● Belge Metni
● ● ● ● ● ● ●
Erdoğan’dan Batı’ya tepki
Abone olBaşbakan Erdoğan, Batı’nın Türkiye’nin Mısır’ın içişlerine karışmakla ilgili suçlamalarına, “Bize ’Arapların içişlerine niçin karışıyorsunuz...
Başbakan Erdoğan, Batı’nın Türkiye’nin Mısır’ın içişlerine
karışmakla ilgili suçlamalarına, “Bize ’Arapların içişlerine niçin
karışıyorsunuz’ diyenlere ben de buradan sesleniyorum; Suriye ile
ilgili olduğu zaman Türkiye’den niye o zaman destek istediniz.
Suriye Arap değil miydi ve burada Türkiye’nin tavrını övmek
suretiyle Türkiye’yle beraber burada çalışmayı arzu ettiğinizi siz
söylediniz. Ama bilesiniz ki Mısır da bizim komşumuz" dedi.
Devlet Başkanı Gurbanguli Berdimuhammedov’un davetlisi olarak
Türkmenistan’a günübirlik çalışma ziyaretinde bulunacak olan
Başbakan Recep Tayyip Erdoğan, hareketinden önce Ankara Esenboğa
Havaalanı’nda basın toplantısı düzenledi. Türkmenistan’da Türk
firmalarının başarıyla tamamladığı her projenin ülkede yeni kapılar
açtığını belirten Başbakan Erdoğan, Türkmenistan’a yapacakları
ziyaret sırasında karşılıklı yatırımları, ticareti ve işbirliğini
daha artıracak imkanları konuşacaklarını kaydetti.
Türkmenistan ziyareti sırasında Ekonomi Bakanı Zafer Çağlayan ve
Enerji ve Tabii Kaynaklar Bakanı Taner Yıldız’ın da kendisine eşlik
edeceğini dile getiren Başbakan Erdoğan, Mısır’da yaşanan
gelişmeleri değerlendirdi.
“DARBE YÖNETİMİ ÇOK AÇIK BİR ŞEKİLDE KATLİAM YAPTI”
● ● ● ● ● ● ●
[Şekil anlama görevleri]
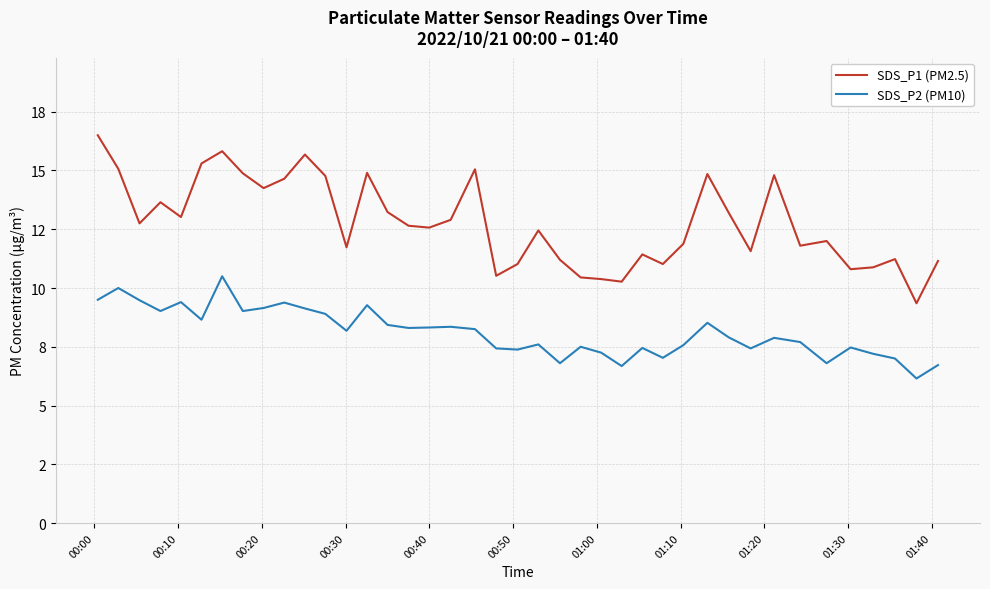

Which series has the largest total across all categories?

SDS_P1 (PM2.5)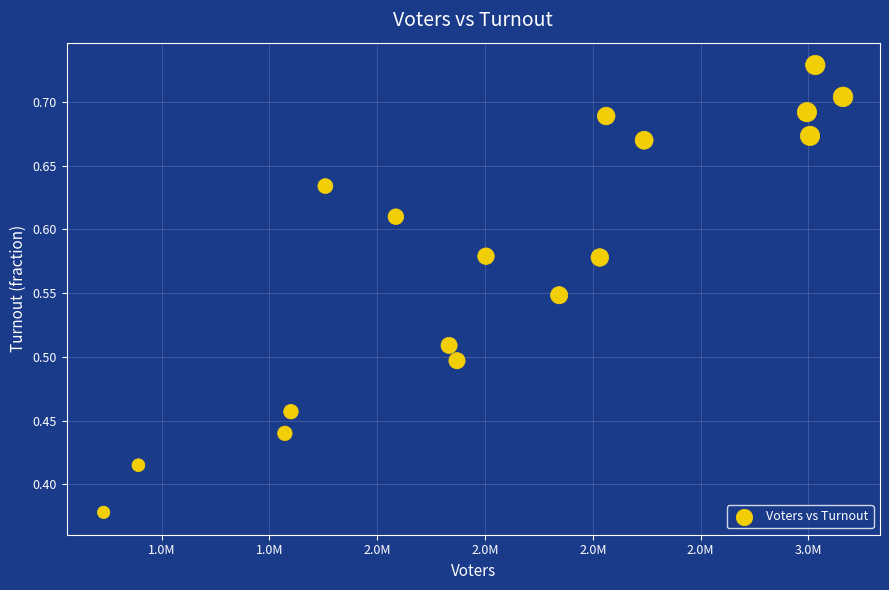

What is the range of X values (max minus min)?

1715425.0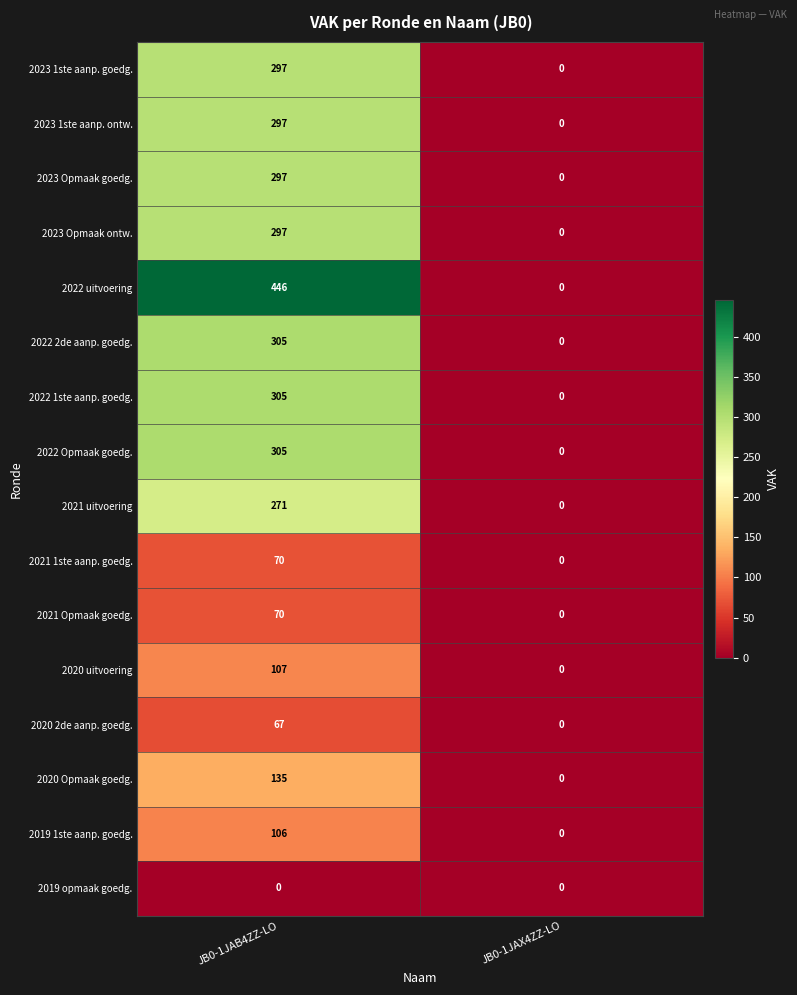

Between JB0-1JAB4ZZ-LO and JB0-1JAX4ZZ-LO, which series saw the biggest shift?

2022 uitvoering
● ● ● ● ● ● ●
● Yapılacak İş
Haber metnine göre Türkmenistan ziyaretinde Başbakan Erdoğan'a hangi bakanların eşlik edeceğini yazın.

● Çözüm
Ekonomi Bakanı Zafer Çağlayan ile Enerji ve Tabii Kaynaklar Bakanı Taner Yıldız.